Europa quer GPS e sistemas autônomos limitando a velocidade dos carros
União Europeia estuda sistema obrigatório para carros novos que trava a aceleração caso o motorista ultrapasse o limite da via com uso do GPS
A União Europeia estuda uma nova medida de segurança viária que pode mudar a relação entre motorista e veículo. A proposta prevê tornar obrigatório um sistema capaz de impedir que carros novos ultrapassem o limite de velocidade da via, mesmo com o acelerador totalmente pressionado pelo condutor.
A ideia é aproveitar tecnologias que já equipam muitos veículos modernos para criar um limitador automático de velocidade. Em vez de apenas alertar o motorista, como ocorre atualmente, o sistema passaria a interferir diretamente na aceleração sempre que identificasse que o veículo atingiu a velocidade máxima permitida naquele trecho.

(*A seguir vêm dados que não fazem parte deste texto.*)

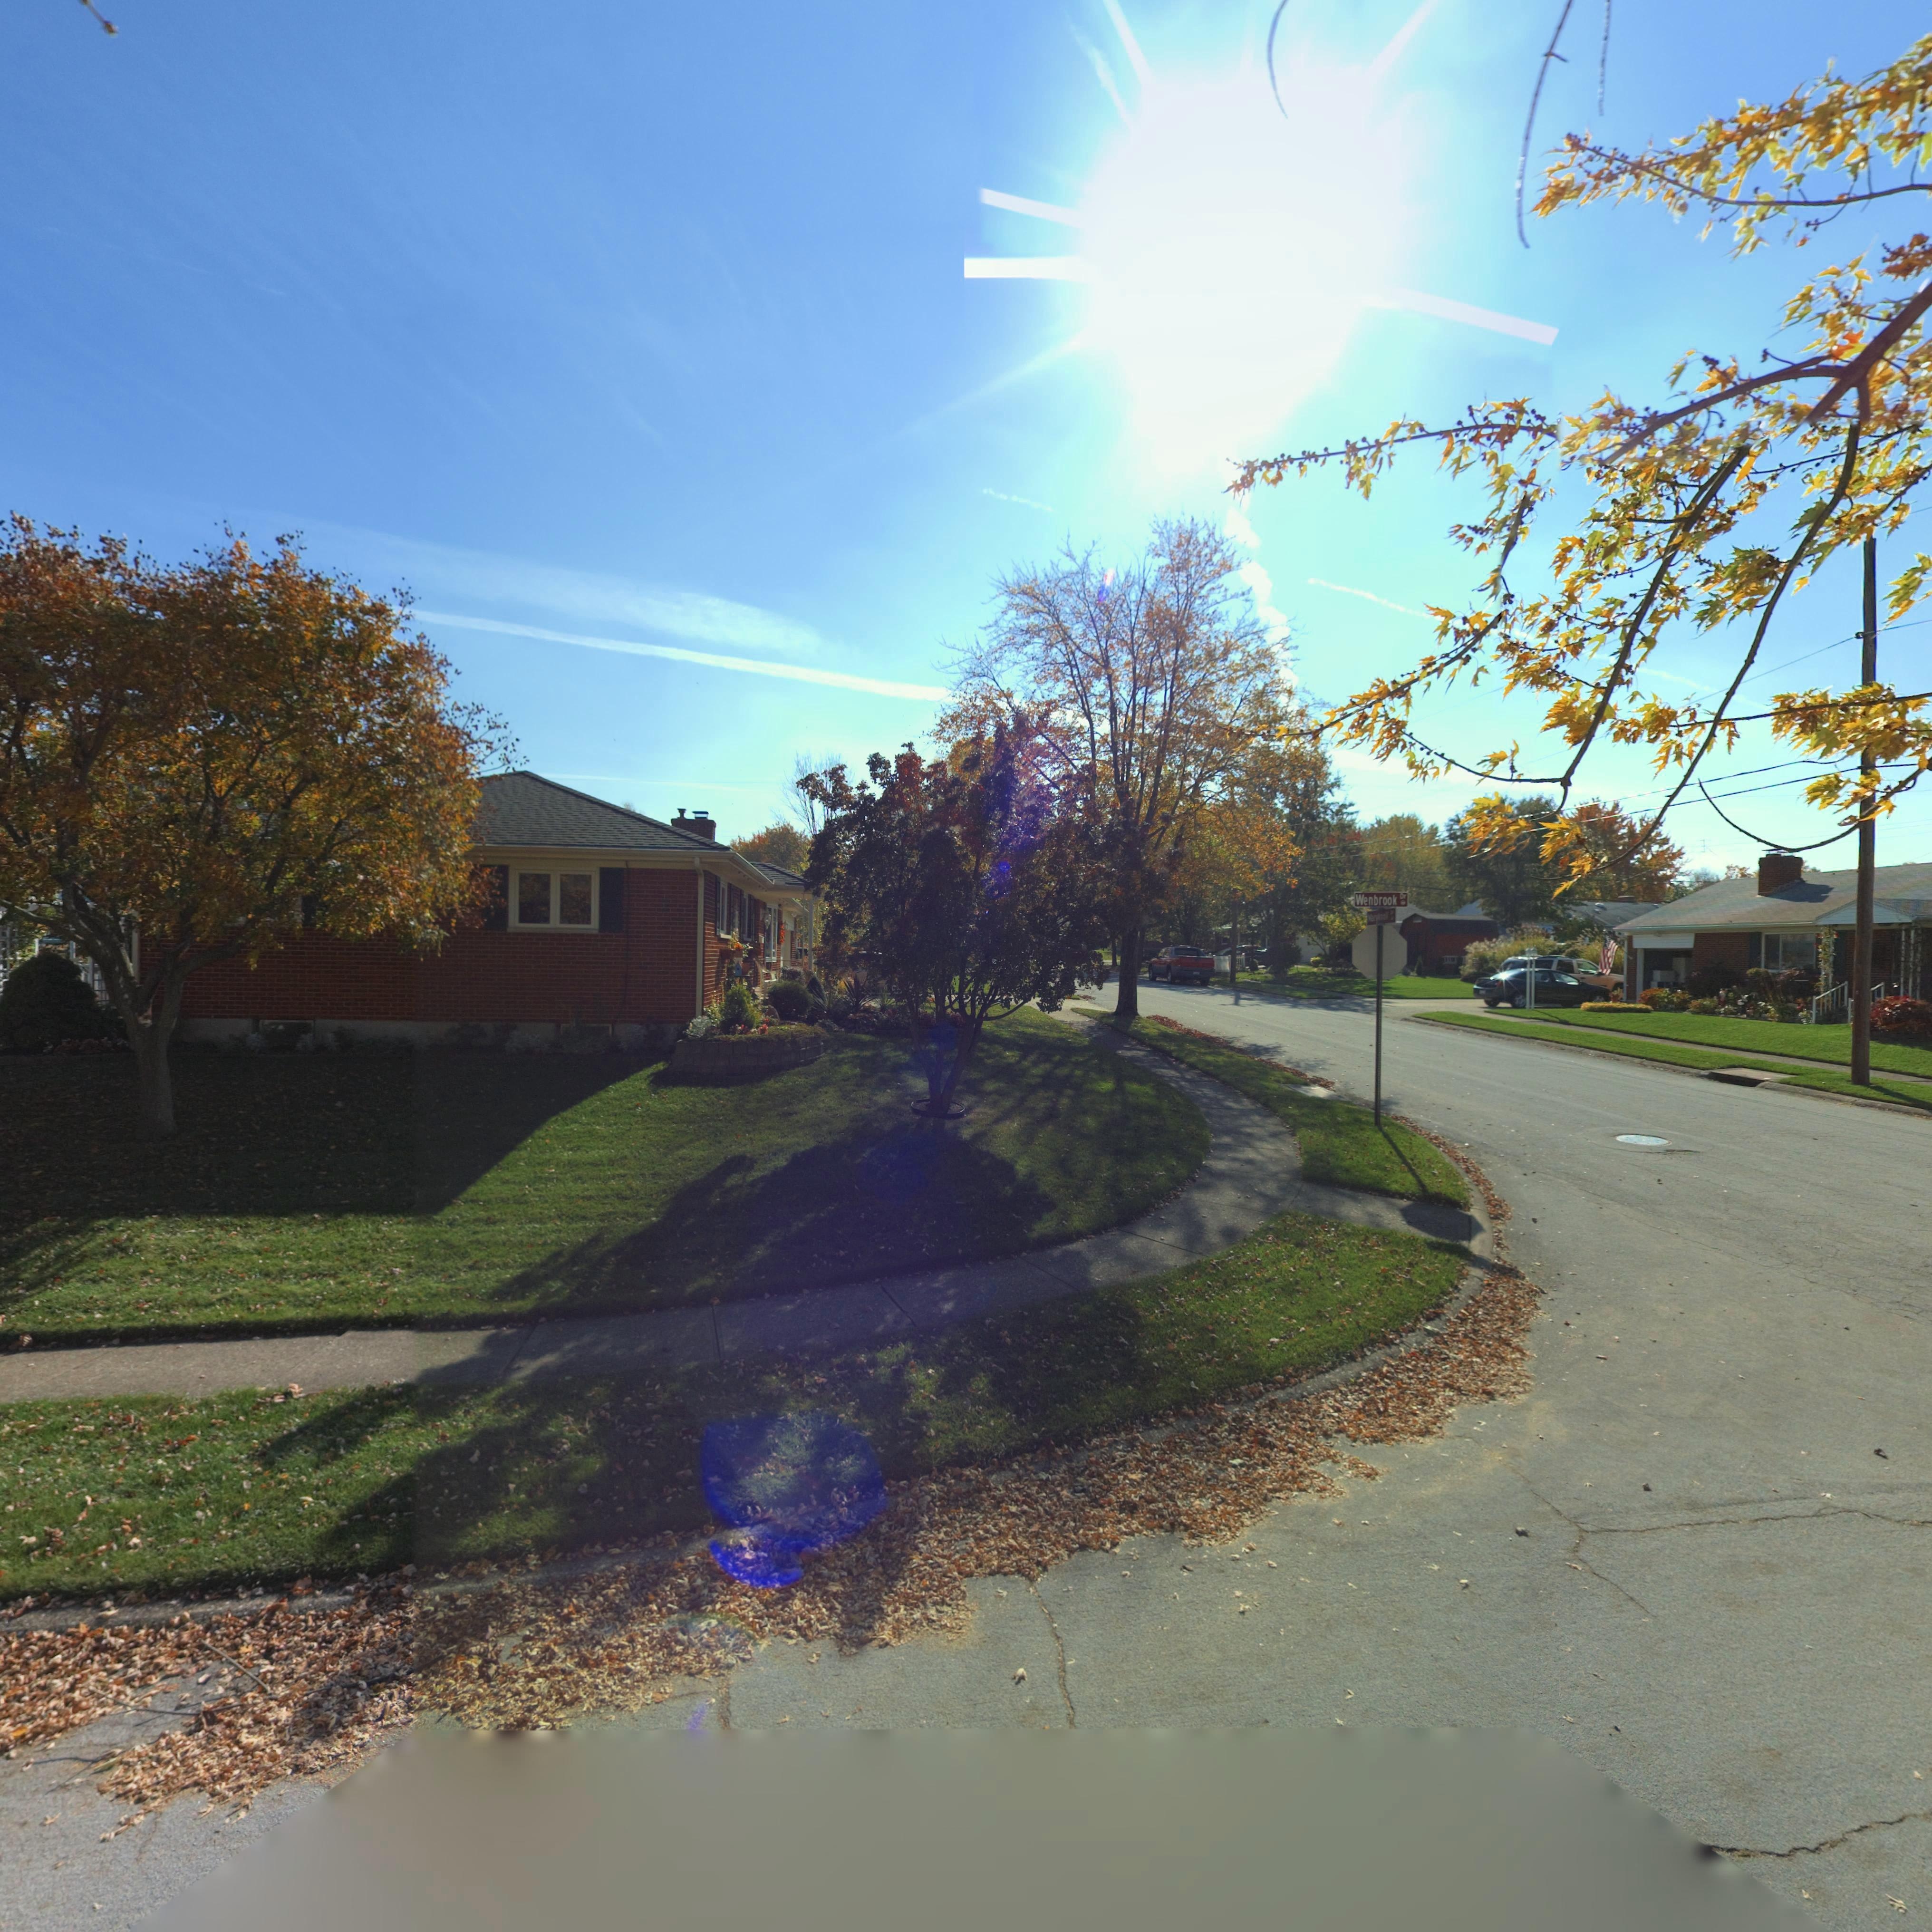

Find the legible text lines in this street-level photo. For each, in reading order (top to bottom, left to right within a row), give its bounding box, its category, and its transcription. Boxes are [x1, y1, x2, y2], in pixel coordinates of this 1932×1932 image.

[1355, 893, 1407, 906] StreetName: Wenbrook Dr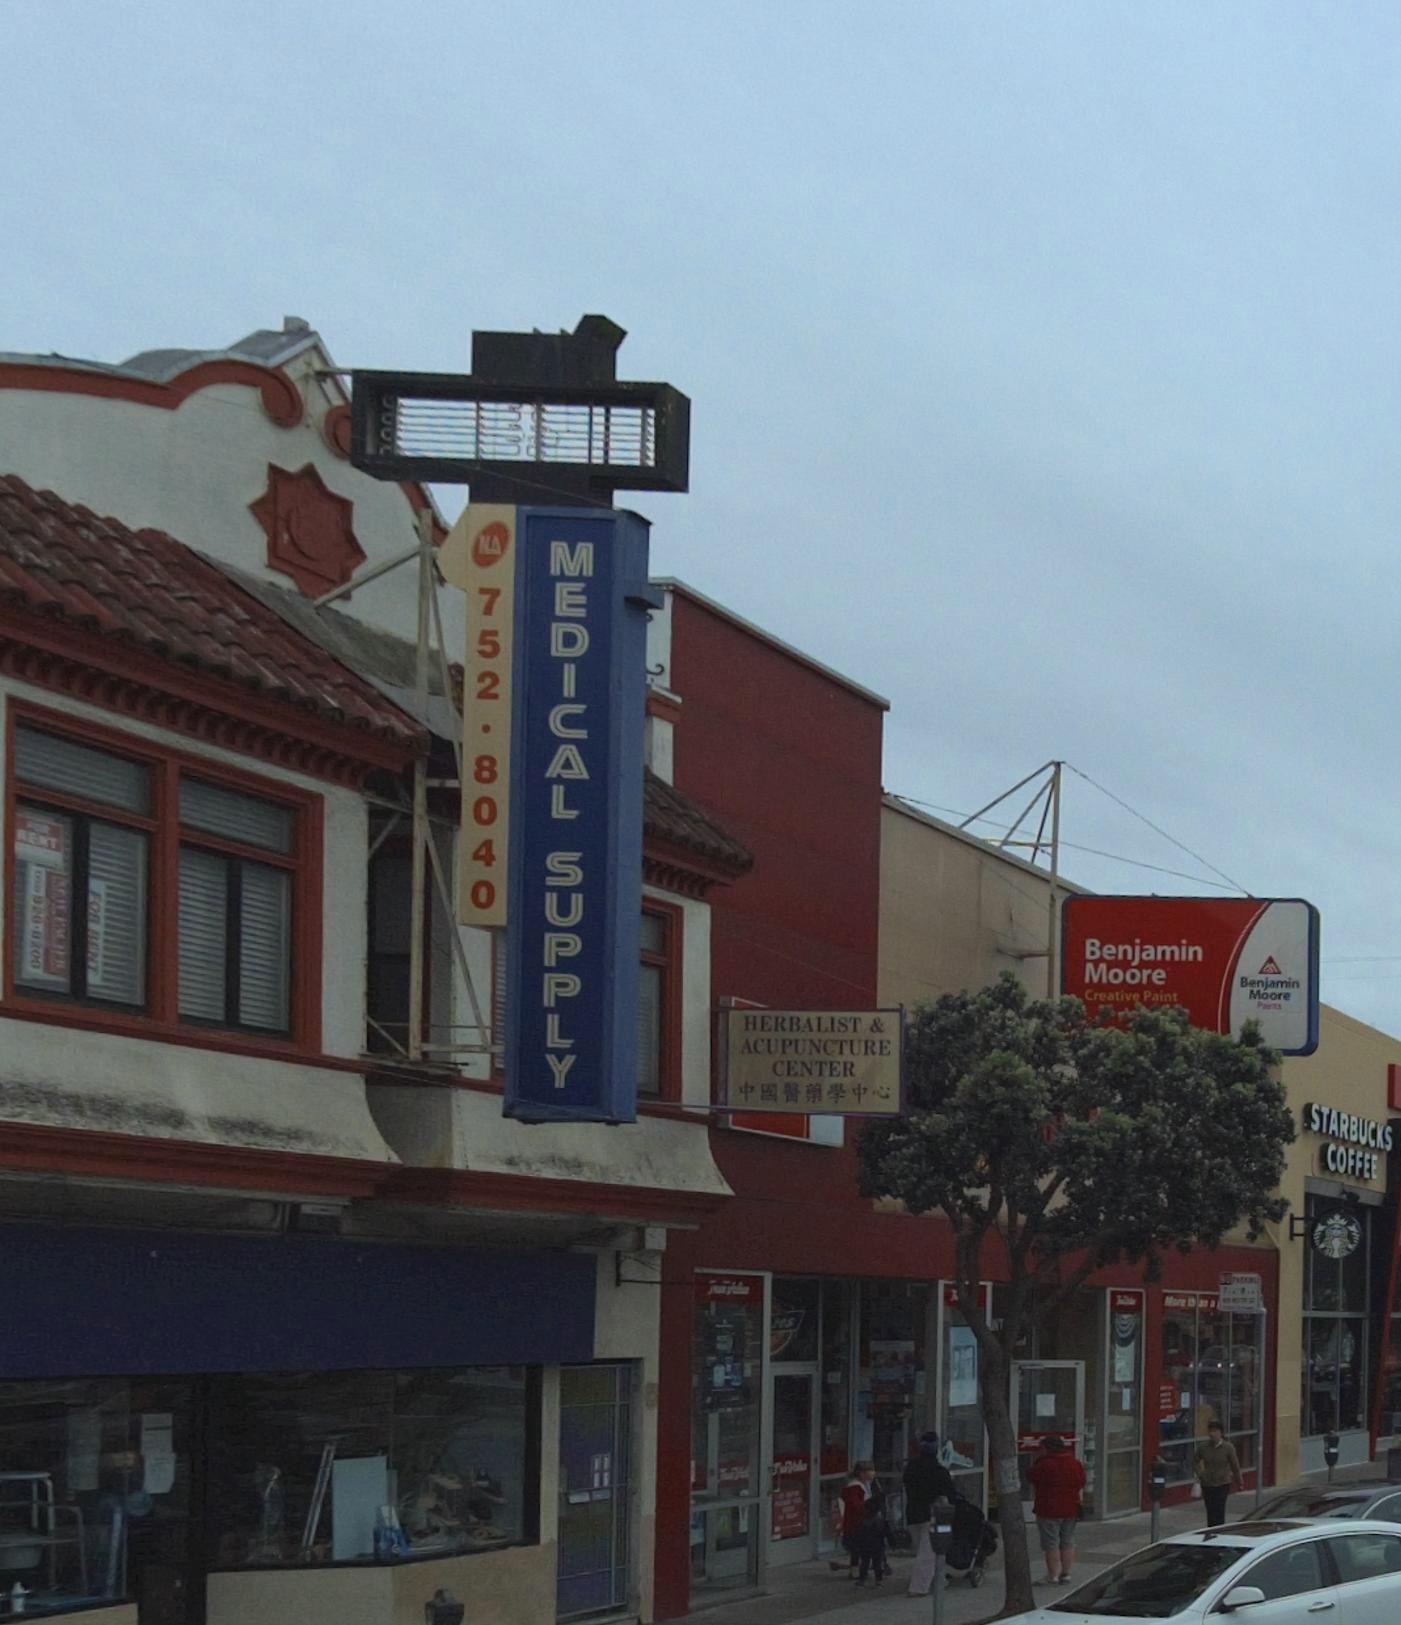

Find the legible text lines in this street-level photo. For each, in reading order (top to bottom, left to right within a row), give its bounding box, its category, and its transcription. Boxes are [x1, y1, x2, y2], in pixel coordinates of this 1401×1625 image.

Para isso, o carro utilizaria diferentes fontes de informação ao mesmo tempo. O GPS identificaria a localização exata do veículo, enquanto os mapas digitais informariam o limite de velocidade da via. Paralelamente, câmeras instaladas no para-brisa fariam a leitura das placas de trânsito, permitindo ao sistema confirmar ou corrigir as informações disponíveis no banco de dados. Todos esses dados seriam processados pelos módulos eletrônicos do veículo, responsáveis por controlar a entrega de potência do motor.
Na prática, ao alcançar o limite permitido, o veículo deixaria de responder normalmente ao acelerador. Mesmo que o motorista mantivesse o pedal pressionado, o software impediria que a velocidade continuasse aumentando até que o carro entrasse em um trecho com limite superior ou reduzisse a velocidade novamente.
Diferença para o sistema já obrigatório na Europa
Embora a proposta tenha chamado atenção, a União Europeia já exige desde julho de 2024 que todos os carros novos comercializados no bloco sejam equipados com o Sistema Inteligente de Assistência de Velocidade (ISA). O funcionamento, porém, é diferente. Assim como na nova proposta, o ISA também utiliza GPS, câmeras e reconhecimento de placas para identificar o limite da via e comparar esse valor com a velocidade do veículo. A diferença está justamente na forma de atuação.
Quando identifica excesso de velocidade, o ISA pode emitir alertas visuais no painel, avisos sonoros, vibrações ou até oferecer resistência ao pedal do acelerador. Em alguns modelos, o sistema também reduz momentaneamente a potência do motor para estimular o motorista a desacelerar.
Mesmo assim, a decisão final continua sendo do condutor. Em uma necessidade, como uma ultrapassagem ou outra situação de emergência, basta pressionar o acelerador com mais intensidade para superar a intervenção eletrônica. Além disso, o recurso pode ser desativado pelo motorista, embora volte a ser ligado automaticamente na próxima partida do veículo.
A proposta agora em discussão representa um passo além. Em vez de apenas orientar ou tentar convencer o condutor a respeitar o limite da via, o veículo passaria a impedir fisicamente que essa velocidade fosse ultrapassada.
Medida divide opiniões
O principal argumento dos defensores da proposta é a segurança. O excesso de velocidade está entre os fatores mais associados aos acidentes graves, e limitar automaticamente a velocidade dos veículos poderia reduzir colisões e diminuir o número de vítimas no trânsito. Ao mesmo tempo, a iniciativa também levanta questionamentos.
Uma das principais críticas envolve a perda de autonomia do motorista. Diferentemente de tecnologias como frenagem autônoma de emergência ou assistente de permanência em faixa, que atuam apenas em situações específicas de risco, o limitador baseado em GPS interferiria continuamente na condução, retirando do condutor a possibilidade de decidir acelerar acima do limite, mesmo em situações consideradas excepcionais.
Outro ponto discutido é a confiabilidade das informações utilizadas pelo sistema. Caso o mapa digital esteja desatualizado ou haja alterações temporárias na sinalização da via, como durante obras, existe a possibilidade de o veículo interpretar um limite incorreto e restringir a velocidade com base em uma informação que já não corresponde à realidade.
Por enquanto, a proposta segue em análise e ainda não há confirmação de que será aprovada nos moldes atuais. Caso avance, ela poderá representar uma nova etapa na evolução dos carros conectados, ampliando o papel dos softwares e dos sistemas eletrônicos nas decisões tomadas durante a condução do veículo.